* GIVEN REQUEST *
Can you retype every line of text in the records below word for word, leaving out the pictures?

___ AVAILABLE RECORDS ___

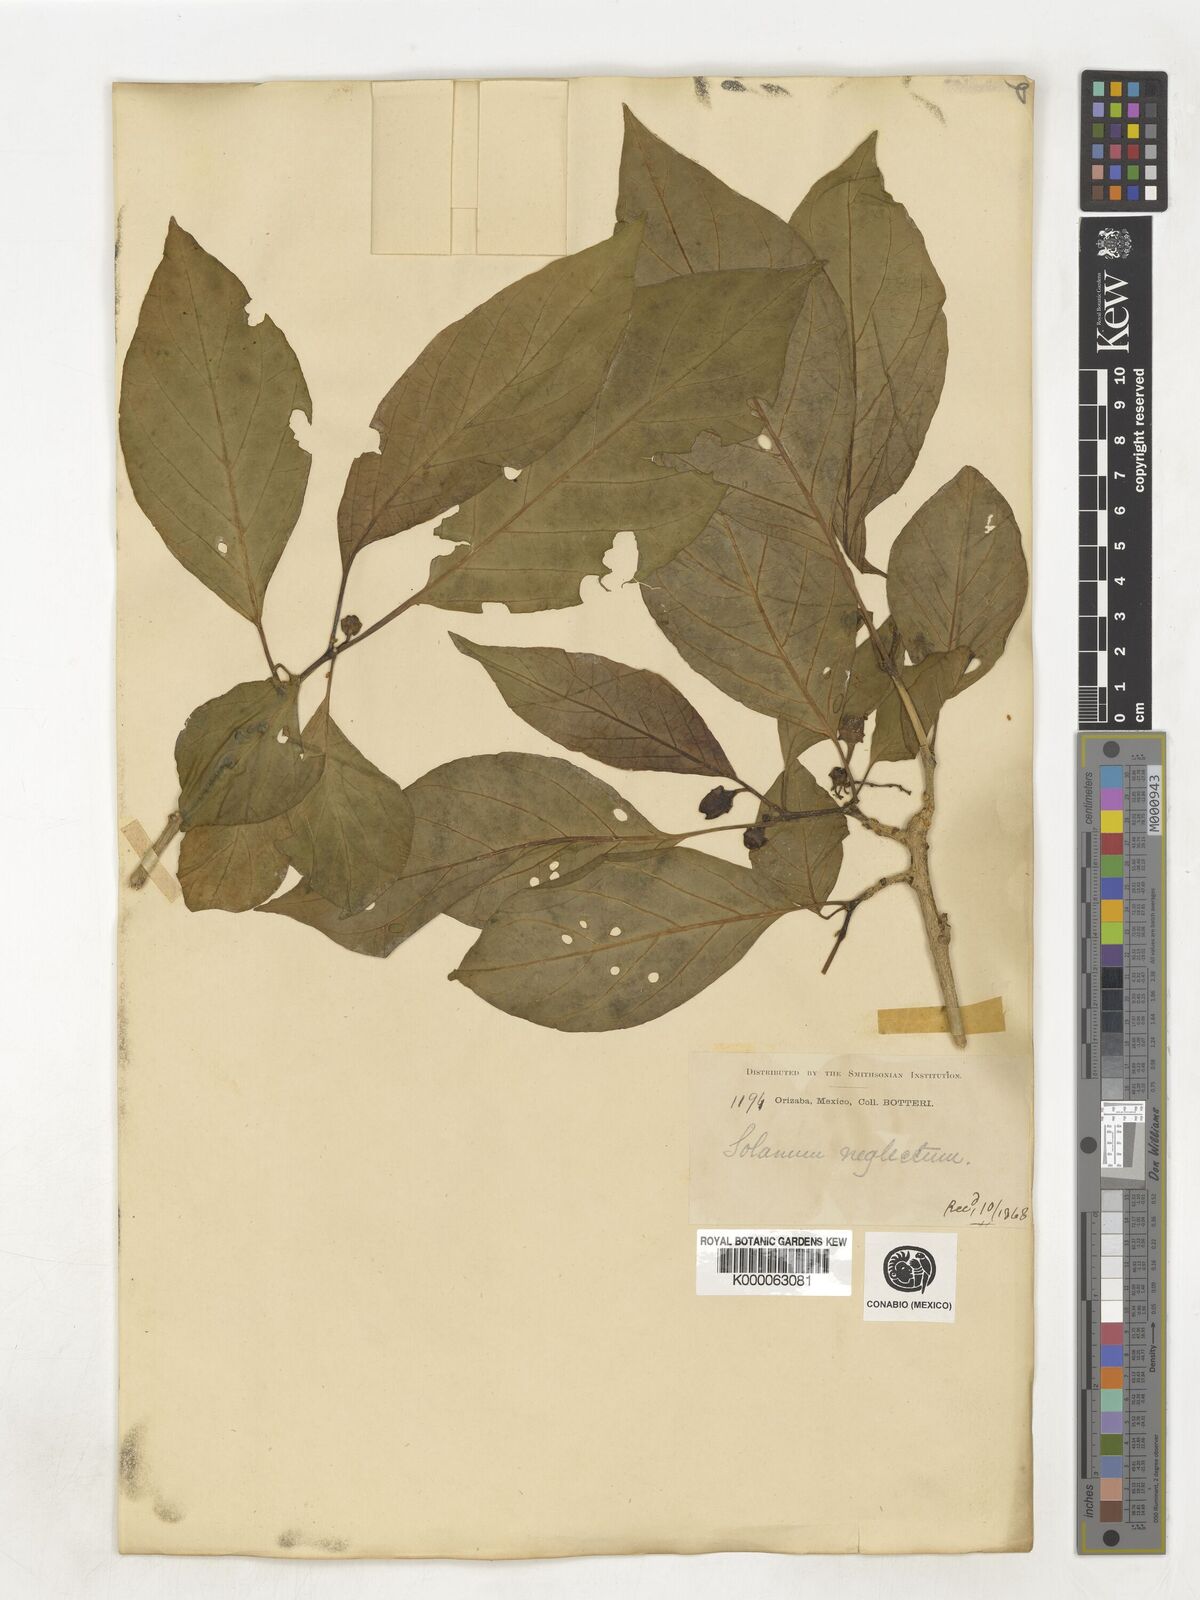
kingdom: Plantae
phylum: Tracheophyta
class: Magnoliopsida
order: Solanales
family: Solanaceae
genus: Lycianthes
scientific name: Lycianthes
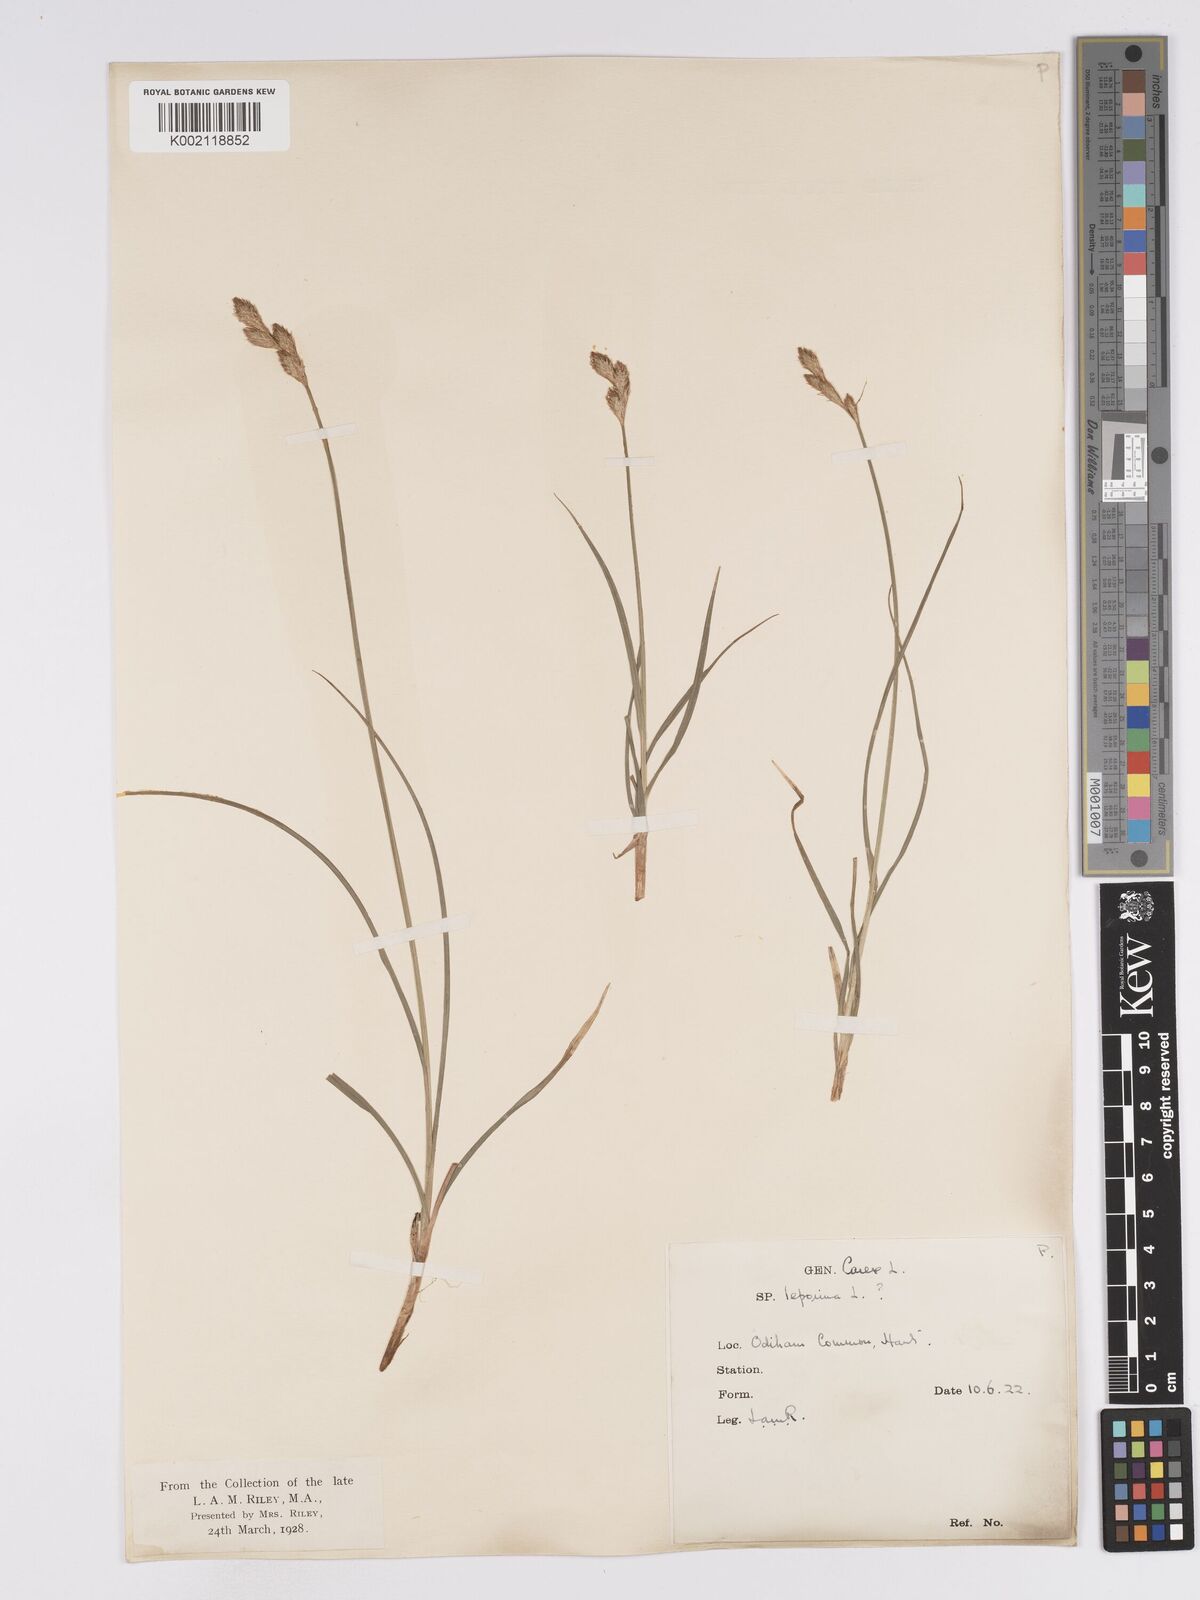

___

* SOLUTION FOR THIS TASK *
kingdom: Plantae
phylum: Tracheophyta
class: Magnoliopsida
order: Solanales
family: Solanaceae
genus: Lycianthes
scientific name: Lycianthes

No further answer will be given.